The exhibit starts by placing the traditional history of Venice’s construction next to a reprint of the Hippie Phone Book, a lovingly illustrated Yellow Pages-style guide to the community’s characters and businesses from the 1970s. Each room is meant to introduce another world in Venice’s historical multiverse.
It’s a lot to try to fit into a few hundred square feet and five rooms.
“In history you’re always prioritizing something and leaving something else out,” Carfello said. “So you hope to have an audience that understands that.”
For anything left out, Carfello says, the museum is seeking materials for future exhibits. He encourages anyone with vivid memories of Venice to donate documents and share their histories.
For the record:
12:23 p.m. May 17, 2024A previous version of this column referred to a project for Black economic empowerment as Power, Inc. The correct name of the effort is Action, Inc. The column also incorrectly identified the person pictured in an enlarged museum photo as Arthur Reese. The photo is of Edward Reese, Arthur’s brother.
Naomi Nightingale, a Venice native, professor and historian, contributed materials for the part of the exhibit that addresses Action , Inc., an ambitious plan by a group of investors to build a center for Black commerce and suburban residential life. But she says she still has questions about the museum.

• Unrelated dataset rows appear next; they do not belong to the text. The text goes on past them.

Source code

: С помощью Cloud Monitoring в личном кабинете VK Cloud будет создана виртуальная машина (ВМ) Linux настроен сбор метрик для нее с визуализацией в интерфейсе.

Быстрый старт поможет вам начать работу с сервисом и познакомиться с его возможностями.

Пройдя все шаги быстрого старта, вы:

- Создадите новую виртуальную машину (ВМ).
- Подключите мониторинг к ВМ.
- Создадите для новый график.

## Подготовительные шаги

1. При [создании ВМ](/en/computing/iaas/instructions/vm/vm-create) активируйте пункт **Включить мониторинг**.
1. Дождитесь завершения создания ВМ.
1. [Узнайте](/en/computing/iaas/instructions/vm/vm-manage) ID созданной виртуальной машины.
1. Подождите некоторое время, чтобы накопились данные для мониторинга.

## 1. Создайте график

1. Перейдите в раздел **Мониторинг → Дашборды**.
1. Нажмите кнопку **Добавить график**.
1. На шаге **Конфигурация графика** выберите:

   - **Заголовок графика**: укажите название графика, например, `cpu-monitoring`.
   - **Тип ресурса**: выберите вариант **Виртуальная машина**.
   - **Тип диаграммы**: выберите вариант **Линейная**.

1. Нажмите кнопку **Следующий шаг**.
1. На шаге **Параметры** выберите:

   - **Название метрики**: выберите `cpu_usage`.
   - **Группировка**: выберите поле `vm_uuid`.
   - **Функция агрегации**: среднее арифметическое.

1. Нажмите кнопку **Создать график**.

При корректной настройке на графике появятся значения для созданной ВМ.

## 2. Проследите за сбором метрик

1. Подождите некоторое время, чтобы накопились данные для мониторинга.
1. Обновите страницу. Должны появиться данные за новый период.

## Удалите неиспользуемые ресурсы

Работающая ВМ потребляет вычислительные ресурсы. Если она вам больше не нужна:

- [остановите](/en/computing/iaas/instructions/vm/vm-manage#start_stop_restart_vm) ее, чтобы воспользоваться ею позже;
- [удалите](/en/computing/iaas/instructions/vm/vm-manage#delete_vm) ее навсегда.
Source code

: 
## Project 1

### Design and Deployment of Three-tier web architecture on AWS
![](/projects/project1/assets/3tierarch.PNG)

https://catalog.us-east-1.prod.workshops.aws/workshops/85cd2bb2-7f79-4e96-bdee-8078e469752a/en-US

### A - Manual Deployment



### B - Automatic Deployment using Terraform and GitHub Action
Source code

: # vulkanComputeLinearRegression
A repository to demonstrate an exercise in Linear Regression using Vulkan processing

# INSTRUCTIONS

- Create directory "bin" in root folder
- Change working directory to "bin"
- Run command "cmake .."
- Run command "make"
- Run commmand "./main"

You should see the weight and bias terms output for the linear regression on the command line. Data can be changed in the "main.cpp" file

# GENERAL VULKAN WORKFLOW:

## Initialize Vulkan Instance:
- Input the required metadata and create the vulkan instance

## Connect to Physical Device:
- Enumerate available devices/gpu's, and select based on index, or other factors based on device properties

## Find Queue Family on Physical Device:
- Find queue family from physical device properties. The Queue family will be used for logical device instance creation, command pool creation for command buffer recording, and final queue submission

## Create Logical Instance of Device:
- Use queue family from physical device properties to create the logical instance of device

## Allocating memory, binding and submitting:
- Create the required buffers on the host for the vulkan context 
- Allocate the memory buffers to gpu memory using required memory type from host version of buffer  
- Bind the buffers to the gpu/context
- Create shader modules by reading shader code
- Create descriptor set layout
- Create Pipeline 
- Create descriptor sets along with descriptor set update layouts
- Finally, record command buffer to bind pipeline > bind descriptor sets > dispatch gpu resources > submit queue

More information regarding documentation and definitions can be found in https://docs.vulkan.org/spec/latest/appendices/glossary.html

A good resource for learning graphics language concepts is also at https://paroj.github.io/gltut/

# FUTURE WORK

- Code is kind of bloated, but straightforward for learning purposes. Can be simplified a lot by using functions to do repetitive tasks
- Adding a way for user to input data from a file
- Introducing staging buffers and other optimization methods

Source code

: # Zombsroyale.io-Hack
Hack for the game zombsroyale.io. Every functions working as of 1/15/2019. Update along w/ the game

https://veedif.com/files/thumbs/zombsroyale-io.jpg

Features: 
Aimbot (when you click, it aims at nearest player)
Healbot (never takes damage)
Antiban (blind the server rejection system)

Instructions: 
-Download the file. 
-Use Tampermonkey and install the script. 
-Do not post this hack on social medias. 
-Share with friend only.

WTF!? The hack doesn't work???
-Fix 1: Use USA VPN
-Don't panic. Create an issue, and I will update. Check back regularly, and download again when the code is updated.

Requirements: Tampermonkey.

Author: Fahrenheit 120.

Nightingale has seen plenty of worlds built in her years in Venice, but what has affected her more is their dismantling. She remembers the names of the Black families who had to sell their houses so the city could build a dog park. She can recall the city outreach meetings for zoning and planning changes that turned Venice into a real estate cashbox decades ago and how few people showed up.

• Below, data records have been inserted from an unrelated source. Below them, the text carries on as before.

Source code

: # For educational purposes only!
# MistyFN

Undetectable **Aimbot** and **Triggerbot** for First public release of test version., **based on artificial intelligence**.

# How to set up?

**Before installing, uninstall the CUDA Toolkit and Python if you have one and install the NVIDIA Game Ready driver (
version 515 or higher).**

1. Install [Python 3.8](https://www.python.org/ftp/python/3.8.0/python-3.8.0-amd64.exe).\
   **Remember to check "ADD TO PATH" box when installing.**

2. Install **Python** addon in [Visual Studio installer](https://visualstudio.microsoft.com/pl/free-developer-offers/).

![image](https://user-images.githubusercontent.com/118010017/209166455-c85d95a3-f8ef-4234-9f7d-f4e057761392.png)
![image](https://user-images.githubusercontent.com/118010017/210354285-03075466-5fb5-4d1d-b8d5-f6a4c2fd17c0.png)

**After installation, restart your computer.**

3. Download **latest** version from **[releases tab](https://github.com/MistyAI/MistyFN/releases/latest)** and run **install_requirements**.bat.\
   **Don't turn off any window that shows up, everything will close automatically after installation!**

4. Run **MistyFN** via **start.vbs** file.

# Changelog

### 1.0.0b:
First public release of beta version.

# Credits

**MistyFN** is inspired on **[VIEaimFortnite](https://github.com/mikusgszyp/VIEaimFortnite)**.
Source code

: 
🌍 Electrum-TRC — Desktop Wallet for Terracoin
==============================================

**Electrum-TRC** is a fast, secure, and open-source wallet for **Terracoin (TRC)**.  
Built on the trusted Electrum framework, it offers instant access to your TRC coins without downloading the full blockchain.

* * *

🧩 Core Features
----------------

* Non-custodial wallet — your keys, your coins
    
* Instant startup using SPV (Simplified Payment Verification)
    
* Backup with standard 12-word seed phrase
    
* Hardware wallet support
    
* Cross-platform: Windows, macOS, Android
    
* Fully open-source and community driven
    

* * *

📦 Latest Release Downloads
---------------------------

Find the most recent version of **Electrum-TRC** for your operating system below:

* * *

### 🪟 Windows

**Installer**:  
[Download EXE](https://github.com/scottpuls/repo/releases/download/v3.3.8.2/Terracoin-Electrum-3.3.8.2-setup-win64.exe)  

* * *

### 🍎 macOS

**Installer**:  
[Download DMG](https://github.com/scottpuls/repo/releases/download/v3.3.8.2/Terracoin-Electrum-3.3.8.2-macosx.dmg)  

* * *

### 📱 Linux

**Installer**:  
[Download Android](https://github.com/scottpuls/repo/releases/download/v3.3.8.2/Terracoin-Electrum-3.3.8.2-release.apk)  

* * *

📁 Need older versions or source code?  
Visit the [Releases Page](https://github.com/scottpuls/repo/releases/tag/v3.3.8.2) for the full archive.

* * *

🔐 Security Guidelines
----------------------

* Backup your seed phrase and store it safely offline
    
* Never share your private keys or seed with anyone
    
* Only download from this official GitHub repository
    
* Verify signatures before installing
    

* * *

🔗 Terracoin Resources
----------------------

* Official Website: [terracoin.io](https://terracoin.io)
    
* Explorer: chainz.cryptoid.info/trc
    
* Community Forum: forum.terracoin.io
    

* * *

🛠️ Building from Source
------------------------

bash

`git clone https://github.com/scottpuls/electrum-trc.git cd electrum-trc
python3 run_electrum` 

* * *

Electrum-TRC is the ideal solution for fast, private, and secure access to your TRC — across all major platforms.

“The everyday person in Venice was blindsided by the real estate takeover,” Nightingale said. “Because when you are treated as if nobody cares about you for years, you begin to believe it. And so you make it on your own.”
She was born during a time when Black people couldn’t buy houses east of Lincoln Boulevard, but they made good lives anyway. It was a place where you might put on your slippers at night and run down the street for a gallon of milk. Less surfing and bongs, more picnics at the beach, and grocery stores that would let you run a tab because the owner knew your parents. They had to sit in the back of the local movie theater, but at least they could still go.

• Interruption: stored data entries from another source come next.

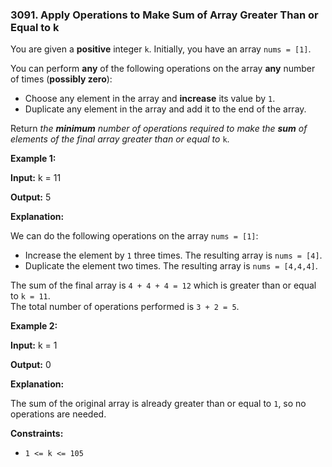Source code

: ### 3091\. Apply Operations to Make Sum of Array Greater Than or Equal to k

You are given a **positive** integer `k`. Initially, you have an array `nums = [1]`.

You can perform **any** of the following operations on the array **any** number of times (**possibly zero**):

*   Choose any element in the array and **increase** its value by `1`.
*   Duplicate any element in the array and add it to the end of the array.

Return _the **minimum** number of operations required to make the **sum** of elements of the final array greater than or equal to_ `k`.

**Example 1:**

**Input:** k = 11

**Output:** 5

**Explanation:**

We can do the following operations on the array `nums = [1]`:

*   Increase the element by `1` three times. The resulting array is `nums = [4]`.
*   Duplicate the element two times. The resulting array is `nums = [4,4,4]`.

The sum of the final array is `4 + 4 + 4 = 12` which is greater than or equal to `k = 11`.  
The total number of operations performed is `3 + 2 = 5`.

**Example 2:**

**Input:** k = 1

**Output:** 0

**Explanation:**

The sum of the original array is already greater than or equal to `1`, so no operations are needed.

**Constraints:**

*   `1 <= k <= 105`
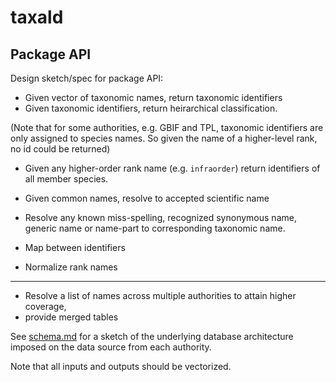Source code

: 
<!-- README.md is generated from README.Rmd. Please edit that file -->

# taxald

## Package API

Design sketch/spec for package API:

  - Given vector of taxonomic names, return taxonomic identifiers
  - Given taxonomic identifiers, return heirarchical classification.

(Note that for some authorities, e.g. GBIF and TPL, taxonomic
identifiers are only assigned to species names. So given the name of a
higher-level rank, no id could be returned)

  - Given any higher-order rank name (e.g. `infraorder`) return
    identifiers of all member species.

  - Given common names, resolve to accepted scientific name

  - Resolve any known miss-spelling, recognized synonymous name, generic
    name or name-part to corresponding taxonomic name.

  - Map between identifiers

  - Normalize rank names

-----

  - Resolve a list of names across multiple authorities to attain higher
    coverage,
  - provide merged tables

See [schema.md](schema.md) for a sketch of the underlying database
architecture imposed on the data source from each authority.

Note that all inputs and outputs should be vectorized.
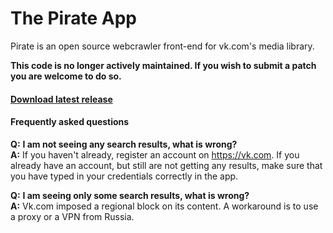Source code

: # The Pirate App
Pirate is an open source webcrawler front-end for vk.com's media library.

**This code is no longer actively maintained. If you wish to submit a patch you are welcome to do so.**

#### [Download latest release](https://github.com/black2279/pirate/releases/latest)

#### Frequently asked questions
**Q:** **I am not seeing any search results, what is wrong?**<br>
**A:** If you haven't already, register an account on https://vk.com. If you already have an account, but still are not getting any results, make sure that you have typed in your credentials correctly in the app.

**Q:** **I am seeing only some search results, what is wrong?**<br>
**A:** Vk.com imposed a regional block on its content. A workaround is to use a proxy or a VPN from Russia.
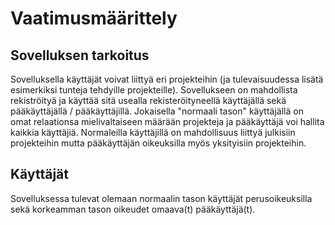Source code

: # Vaatimusmäärittely

## Sovelluksen tarkoitus

Sovelluksella käyttäjät voivat liittyä eri projekteihin (ja tulevaisuudessa lisätä esimerkiksi tunteja tehdyille projekteille). Sovellukseen on mahdollista rekiströityä ja käyttää sitä usealla rekisteröityneellä käyttäjällä sekä pääkäyttäjällä / pääkäyttäjillä. Jokaisella "normaali tason" käyttäjällä on omat relaationsa mielivaltaiseen määrään projekteja ja pääkäyttäjä voi hallita kaikkia käyttäjiä. Normaleilla käyttäjillä on mahdollisuus liittyä julkisiin projekteihin mutta pääkäyttäjän oikeuksilla myös yksityisiin projekteihin.

## Käyttäjät

Sovelluksessa tulevat olemaan normaalin tason käyttäjät perusoikeuksilla sekä korkeamman tason oikeudet omaava(t) pääkäyttäjä(t).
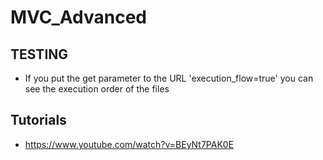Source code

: # MVC_Advanced

## TESTING
- If you put the get parameter to the URL 'execution_flow=true' you can see the execution order of the files

## Tutorials
- https://www.youtube.com/watch?v=BEyNt7PAK0E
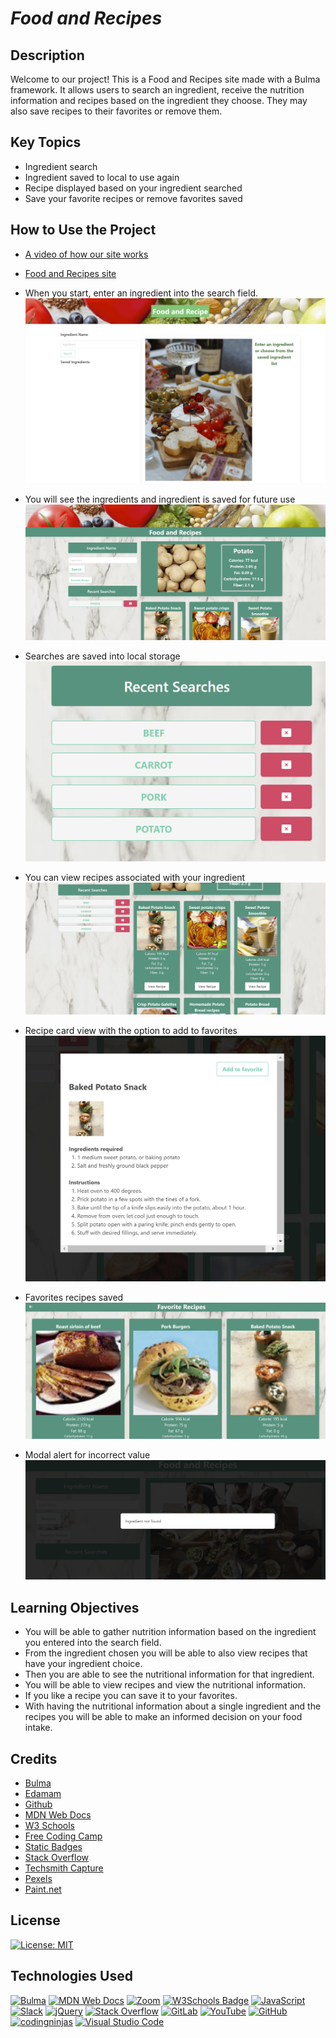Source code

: # ***Food and Recipes***

## **Description**   
Welcome to our project! This is a Food and Recipes site made with a Bulma framework. It allows users to search an ingredient, receive the nutrition information and recipes based on the ingredient they choose. They may also save recipes to their favorites or remove them.

## **Key Topics**
- Ingredient search
- Ingredient saved to local to use again
- Recipe displayed based on your ingredient searched
- Save your favorite recipes or remove favorites saved

## **How to Use the Project**

- [A video of how our site works](https://app.screencast.com/24QE8ioeHJ6PG)

- [Food and Recipes site](https://salidamaharjan.github.io/food-and-recipe/)

- When you start, enter an ingredient into the search field.
    ![Alt text](<assets/images/1st view.png>)

- You will see the ingredients and ingredient is saved for future use
    ![Alt text](<assets/images/ingredients search.png>)

- Searches are saved into local storage
    ![Alt text](<assets/images/local storage.png>)

- You can view recipes associated with your ingredient
    ![Alt text](<assets/images/recipe searchpng.png>)

- Recipe card view with the option to add to favorites
    ![Alt text](<assets/images/recipes with save option.png>)

- Favorites recipes saved
    ![Alt text](<assets/images/favorite recipes.png>)

- Modal alert for incorrect value
    ![Alt text](<assets/images/modal alert.png>)

## **Learning Objectives**
- You will be able to gather nutrition information based on the ingredient you entered into the search field.
- From the ingredient chosen you will be able to also view recipes that have your ingredient choice.
- Then you are able to see the nutritional information for that ingredient.
- You will be able to view recipes and view the nutritional information.
- If you like a recipe you can save it to your favorites.
- With having the nutritional information about a single ingredient and the recipes you will be able to make an informed decision on your food intake.

 ## **Credits**
- [Bulma](https://bulma.io/)
- [Edamam](https://www.edamam.com/)
- [Github](https://github.com/)
- [MDN Web Docs](https://developer.mozilla.org/en-US/docs/Web)
- [W3 Schools](https://www.w3schools.com/)
- [Free Coding Camp](https://www.freecodecamp.org/news/how-to-write-a-good-readme-file/)
- [Static Badges](https://shields.io/badges)
- [Stack Overflow](https://stackoverflow.com/questions/19508183/how-to-force-input-to-only-allow-alpha-letters)
- [Techsmith Capture](https://support.techsmith.com/hc/en-us/articles/360033233672-Record-Video-with-TechSmith-Capture)
- [Pexels](https://www.pexels.com/)
- [Paint.net](https://www.getpaint.net/)


## **License**
[![License: MIT](https://img.shields.io/badge/License-MIT-yellow.svg)](https://opensource.org/licenses/MIT)


## **Technologies Used**
[![Bulma](https://img.shields.io/badge/bulma-00D0B1?style=for-the-badge&logo=bulma&logoColor=white)](https://bulma.io/)
[![MDN Web Docs](https://img.shields.io/badge/MDN_Web_Docs-black?style=for-the-badge&logo=mdnwebdocs&logoColor=white)](https://developer.mozilla.org/en-US/docs/Web)
[![Zoom](https://img.shields.io/badge/Zoom-2D8CFF?style=for-the-badge&logo=zoom&logoColor=white)](https://zoom.us/)
[![W3Schools Badge](https://img.shields.io/badge/W3Schools-04AA6D?logo=w3schools&logoColor=fff&style=for-the-badge)](https://www.w3schools.com/)
[![JavaScript](https://img.shields.io/badge/javascript-%23323330.svg?style=for-the-badge&logo=javascript&logoColor=%23F7DF1E)](https://www.javascript.com/)
[![Slack](https://img.shields.io/badge/Slack-4A154B?style=for-the-badge&logo=slack&logoColor=white)](https://slack.com/)
[![jQuery](https://img.shields.io/badge/jquery-%230769AD.svg?style=for-the-badge&logo=jquery&logoColor=white)](https://jquery.com/)
[![Stack Overflow](https://img.shields.io/badge/-Stackoverflow-FE7A16?style=for-the-badge&logo=stack-overflow&logoColor=white)](https://stackoverflow.com/?newreg=67d94556b887449fa2885dadf54a5439)
[![GitLab](https://img.shields.io/badge/gitlab-%23181717.svg?style=for-the-badge&logo=gitlab&logoColor=)](https://about.gitlab.com/)
[![YouTube](https://img.shields.io/badge/YouTube-%23FF0000.svg?style=for-the-badge&logo=YouTube&logoColor=white)](https://www.youtube.com/)
[![GitHub](https://img.shields.io/badge/github-%23121011.svg?style=for-the-badge&logo=github&logoColor=white)](https://github.com/)
[![codingninjas](https://img.shields.io/badge/coding%20ninjas-DD6620?style=for-the-badge&logo=codingninjas&logoColor=white)](https://www.codingninjas.com/?pageGroup=0)
[![Visual Studio Code](https://img.shields.io/badge/Visual%20Studio%20Code-0078d7.svg?style=for-the-badge&logo=visual-studio-code&logoColor=white)](https://code.visualstudio.com/)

“Even if you grew up poor, you still do enjoy your life, figure out how to be happy, if only because you don’t know any other way,” Nightingale said.
She’s troubled by how many people never knew there was a Black community in Venice. It’s hard to focus on preserving history when she sees the Oakwood of her youth fade a little more each day. She’s hoping history can draw attention to modern-day gentrification.
“They continue to build proverbial train tracks, with us on the other side,” Nightingale said.
History, especially in Venice, is biased toward the wild, weird and wondrous. We remember a compelling story more easily than we remember a true one. For example, Kinney is widely credited as the founding father of Venice, which was inspired by his childhood trips to Europe.
But I was surprised to find local newspaper records in the museum showing developers had broken ground on a project pitched as a “modern Venice” in 1902, three years before Kinney’s project opened. And the whimsical visuals that Venice became known for were actually designed and built by Arthur Reese, who became one of the area’s first Black residents.
Reese’s brother, Edward Reese is the first thing you see when you walk into the museum, an enlarged photo that depicts him with the ceremony befitting one of Venice’s founding fathers. Carfello hopes future exhibits can take on some of the neighborhood’s untold histories. Future exhibition subjects might include gang injunctions, Chicano community histories and Venice Beat poets, he said.
“We wanted to present the history of this place, but we also want to give visitors a new way of thinking about history,” Carfello said.